On Monday, the financial press reported that Citigroup had announced profits of $3.8 billion in the third quarter, a 74 percent spike over last year, but you won't find mention of the government bailout that saved the bank from nearly going under in 2008.
Three years ago, the government bailed out the bank with a $45 billion injection of capital and shouldered the risk of its $306 billion in toxic assets. Though this is the seventh straight quarter that the bank has posted a profit, chief executive Vikram S. Pandit did his best to sound humble in the company-wide memo announcing the good news. "These are tough times for most economies and for millions of people," wrote Pandit, who thanked the U.S. government and taxpayers in 2010 for saving his bank. "Macro improvement is not likely to come any time soon."
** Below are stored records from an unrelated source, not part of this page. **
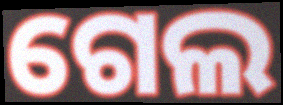
ଗେଲ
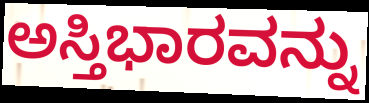
ಅಸ್ತಿಭಾರವನ್ನು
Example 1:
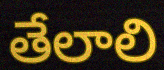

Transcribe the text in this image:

తేలాలి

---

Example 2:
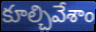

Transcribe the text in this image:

కూల్చివేశాం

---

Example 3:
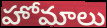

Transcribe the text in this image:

హోమాలు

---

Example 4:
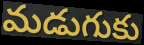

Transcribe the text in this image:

మడుగుకు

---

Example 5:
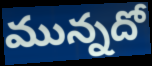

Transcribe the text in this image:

మున్నదో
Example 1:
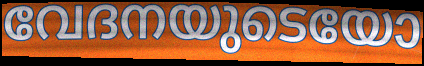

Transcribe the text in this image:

വേദനയുടെയോ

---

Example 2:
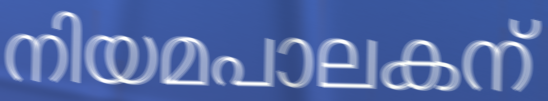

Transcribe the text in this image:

നിയമപാലകന്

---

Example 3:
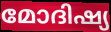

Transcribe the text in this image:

മോദിഷ്യ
Pandit didn't mention his bank's bailout in announcing this latest round of good news, and oddly enough, neither did most of the major newspapers. In their main articles announcing the numbers, The Wall Street Journal, The Financial Times, and the Associated Press (whose story appeared in the The Los Angeles Times and The Boston Globe) reported the news but failed to remind readers how Citigroup managed to bounce back. Only The New York Times's Dealbook found it useful to mention the bailout, and they did so in the first sentence of their story on Monday morning. But by Monday afternoon, they had updated the story and removed the reference to the bailout.
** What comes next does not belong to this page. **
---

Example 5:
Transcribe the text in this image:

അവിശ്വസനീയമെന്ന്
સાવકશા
Here's the original version as it appears in Google's cache:
Here's the updated version that removes the reference. We asked Dash about the changes in his story, and will update this post when we hear back. You can still read the original lede in the box on the right rail:
You might attribute the lack of mentioning the bailout to oversight at the other papers, but The Times's deleting the reference seems especially strange, especially given this tweet from the paper's Washington reporter Binyamin Appelbaum: "It is disappointing that anyone would write an earnings story about Citigroup without mentioning its rescue by the federal government."
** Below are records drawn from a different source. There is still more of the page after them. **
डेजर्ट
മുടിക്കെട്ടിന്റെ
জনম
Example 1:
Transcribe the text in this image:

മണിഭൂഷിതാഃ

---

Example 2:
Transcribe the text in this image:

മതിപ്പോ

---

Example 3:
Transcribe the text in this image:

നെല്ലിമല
Update: By Tuesday morning, the article had been updated and expanded with a reference to the bailout added back in. We talked to The New York Times's finance editor, Patrick Scott, who was in charge of the story and explained why it was taken out. "The switch was to emphasis the news of the day of the accounting gain. I made a mental note to come back to the bailout later in the story, but had to juggle another story," Scott told The Atlantic Wire. "We included the bailout lower in the story in the next update."